La platino y la yunta de bueyes desapareció dejando ensangrentada y en el suelo a una mujer joven culpable de no compartir sus ideas políticas y sociales. Parece ser que la sustituta de Ferreras en «La Sexta» no le concedió al atentado importancia alguna. Al fin y al cabo, la izquierda que se sitúa a la izquierda de su izquierda, la populista y resentida, no considera importante que una dirigente de un partido conservador presidido por un firme y valiente combatiente contra el terrorismo, sea brutalmente apaleada en la calle por «fascista». Fascista, es decir, no coincidente con las ideas de los que pegan, insultan, patean y amenazan. De acuerdo a sus baremos de valoración, identificación y calificación, hay en España –como poco–, veinte millones de fascistas. No les arriendo las ganancias. Si son necesarias tres bestias para agredir a una mujer de veinte años que sale y entra en su casa sin protección alguna, para acabar con los veinte millones de fascistas precisarían de sesenta millones de agresores, y no los hay. Me informan que la nueva remesa de esparadrapos y tiritas distribuidas por todas las farmacias ha vuelto a agotarse. Los tienen las feministas oficiales de la izquierda y los grupos que vigilan la violencia de género pegados a sus labios y no pueden despegarlos para decir «mu».
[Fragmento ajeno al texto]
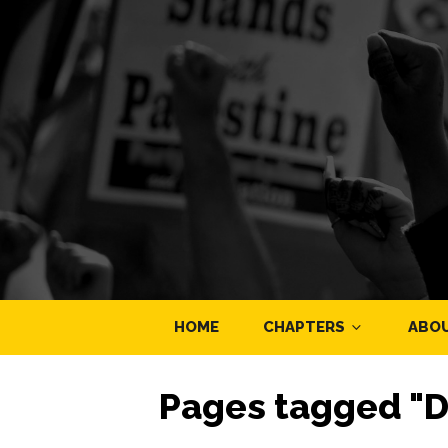
HOME
CHAPTERS
ABO
Pages tagged "D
Figúrense la misma perversidad al revés. Tres energúmenos, una mujer y dos machitos – no es hombre quien pega a una mujer–, de la derecha más radical aguardan a una dirigente de los círculos morados en la puerta de su casa. Ella aparece en el portal y sale a la calle. Es entonces cuando el comando ultraderechista liderado por una rubia platino grita. «¡Es ella. A ver si eres tan valiente, roja estalinista!». La golpean hasta la resignación de su resistencia y es abandonada en el suelo. En estos momentos ya se habría convocado un Pleno extraordinario en el Congreso y solicitado por todos los grupos de la Oposición una moción de censura al ministro del Interior. Las feministas ocuparían la zona de la Delegación del Gobierno el próximo domingo, y a Rajoy le habrían llamado «asesino» de mujeres. Pero no. La víctima ha sido una mujer del ámbito conservador y los salvajes pertenecen a la extrema izquierda. La víctima es la culpable y los canallas, los luchadores en pos de la paz y la concordia, los tolerantes, los del talante heredado. Y en las farmacias, todos los esparadrapos disponibles para no impedir los justos alaridos de la indignación.

Los que no votamos al PSOE, a Podemos, a Izquierda Unida o a los partidos separatistas, somos fascistas. Los fascistas, más de veinte millones, no tenemos derecho a nada. Somos heridos por las agresiones a nuestras creencias, símbolos, costumbres y tradiciones. Somos fascistas porque hemos leído y conocemos la Historia. Somos fascistas porque creemos en las leyes y defendemos la difícil Constitución que nos dimos en 1978. Somos fascistas porque defendemos la unidad de España, y creemos en el individualismo europeo, que eso es Europa, el triunfo del trabajo y el talento individual frente a la masa indolente del socialismo. Somos fascistas porque consideramos que ha llegado la hora de olvidar enfrentamientos y guerras que tuvieron lugar casi ochenta años atrás. Merecemos, por lo tanto, ser apaleados y agradecer las agresiones por no haber ido a más. Somos fascistas por pertenecer orgullosos a la civilización cristiana, seamos creyentes o no, y por denunciar la brutalidad de un sector del islamismo que no se ha movido desde la Edad Media. Somos fascistas por amar a España. Y claro está, nos pueden pegar con la inmunidad amoral de las bestias que han emergido de los sótanos del sistema político más inhumano y genocida de la Historia de la humanidad.

Van por ti estas líneas, Inma Sequí.